HTTPS SSH

Blazingly fast levenshtein distance function

This is the fastest implementation of the levenshtein distance function I have seen.

It gets it's speed from using very little memory, often keeping the buffer entirely in cache, and reducing the amount of work by skipping any prefix and postfix that won't add to the cost.

What's up with the funky name?

The levenshtein distance function was first described by Vladimir Iosifovich Levenshtein. Vladimir would be a pretty bland name to base a project on, but Iosifovich is very special and anyone who knows Vladimir Iosifovich Levenshtein, and his distance function, have a chance to regonize the purpose of the project just by looking at the name of the project.

Testing

To test, you need catch2 (I guess catch1 will work to, but I haven't tested it). Compiling the test program takes a fairly long time because of the size of catch2.

If you can think of a test case that is missing, let me know.

Acknowledgement

If you decide to use this function, let me know. I don't really have any need for it myself and I would love to hear about people who actually does use it.

Benchmarking

I've implemented the classic recursive algorithm as well as the most common opitmization, based on dynamic programming. Neither of these implementations have had any optimization done to them.

I've benchmarked the three versions of the Levenshtein distance function against each other by running through /usr/shared/dict/linux.words on my computer, running Fedora 28 on an Intel Core i7-4790 of a Samsung 840 Evo SSD.

Each benchmark is done by reading the word list into a vector of strings and then comparing each string in the vector to every string in the same vector. To get more than just a single datapoint, I've made a test with a limit on the number of words. I've run a set of benchmarks for 10, 50, 100, 500, 1000, 5000, 10000.

Compiling the benchmarks programs, I used GCC 8.0.1 and compiled it with -O3 -std=c++17.

#words classic dynamic iosifovich
10 0.029s 0.002s 0.001s
50 0.101s 0.001s 0.001s
100 0.390s 0.003s 0.002s
500 DNF 0.098s 0.016s
1000 DNF 0.372s 0.077s
5000 DNF 11.353s 2.204s
10000 DNF 42.931s 8.755s
50000 DNF 1106.787s 236.294s

The classic version was unable to handle more than 100 words before getting too slow have any practical value. On the other hand, on random input (basically), iosifovich outperformed the dynamic version by a factor of nearly 5. With many strings that share a common prefix or common suffix, this difference will only become greater.

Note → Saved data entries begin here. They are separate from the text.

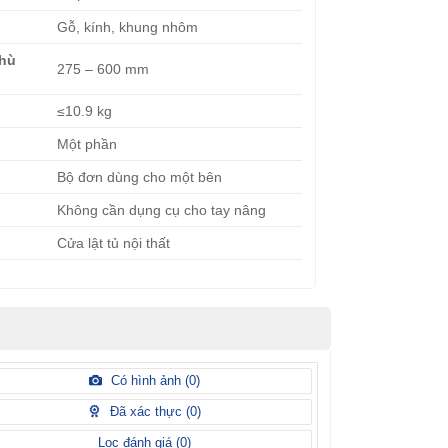
Gỗ, kính, khung nhôm
phù
275 – 600 mm
≤10.9 kg
Một phần
Bộ đơn dùng cho một bên
Không cần dụng cụ cho tay nâng
Cửa lật tủ nội thất
Có hình ảnh (
0
)
Đã xác thực (
0
)
Lọc đánh giá (
0
)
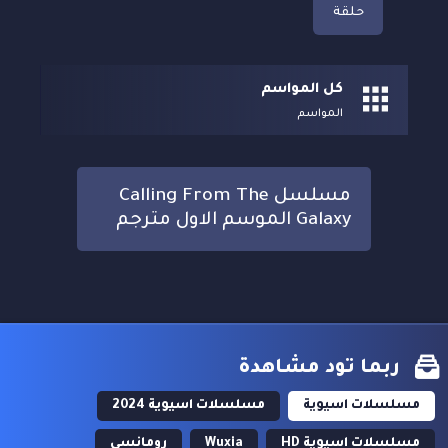
حلقة
كل المواسم
المواسم
مسلسل Calling From The
Galaxy الموسم الاول مترجم
ربما تود مشاهدة
مسلسلات اسيوية
مسلسلات اسيوية 2024
مسلسلات اسيوية HD
Wuxia
رومانسي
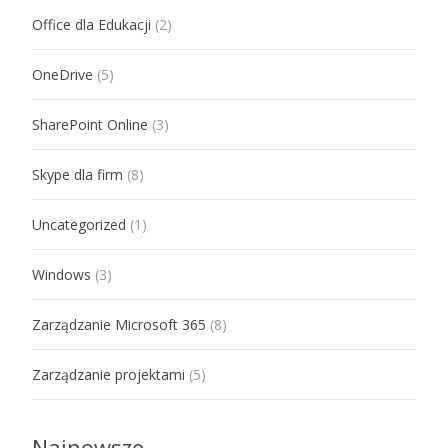
Office dla Edukacji
(2)
OneDrive
(5)
SharePoint Online
(3)
Skype dla firm
(8)
Uncategorized
(1)
Windows
(3)
Zarządzanie Microsoft 365
(8)
Zarządzanie projektami
(5)
Najnowsze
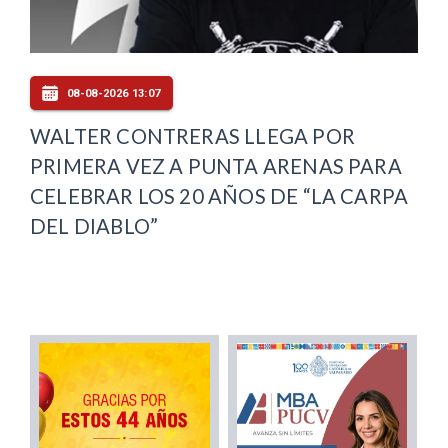
08-08-2026 13:07
WALTER CONTRERAS LLEGA POR
PRIMERA VEZ A PUNTA ARENAS PARA
CELEBRAR LOS 20 AÑOS DE “LA CARPA
DEL DIABLO”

How does it differ from other implementations ?

The classic function as described is an exponentialy growing function that takes forever to do anything.

Using dynamic programming this can easily be reduced to O(l_1 * l_2), where l1 and l2 are the lengths of the strings to compare, by creating an (l1 + 1) * (l2 + 1) matrix, filling it out and returning the lower right value of the matrix.

A few people figured out that you only need two lines of data; the one you're updating now and the previous one.

That's the best I have seen anyone do before I made this implementation.

The (l1 + 1) * (l2 + 1) matrix can be reduced to a single line -- rather than the two lines that others have used. This greatly improves performance -- on my machine, this doubled the throughput. The point is, you only really need to know the three values when you want to update a cell in the matrix and you can keep two of them in a buffer, while keeping the third value in a fixed location.

In reality, this is often far more than you actually need. By checking for common prefix and postfixes, you can reduce the size of the strings you need to check by a fair amount. If the strings are identical, or near identical, the work required tends towards O(n).

Observing that the cost is at least the distance between the lengths of the strings, the cost can be reduced even further.

The total cost can thus be transformed from an awful, expoential function, to O(l1 * l2) and further to O(n), where n is the length of the infix which doesn't include the longest common pre- or postfix.

Some of these optimizations eleminates the ability to do backtracking, which means it's not supported.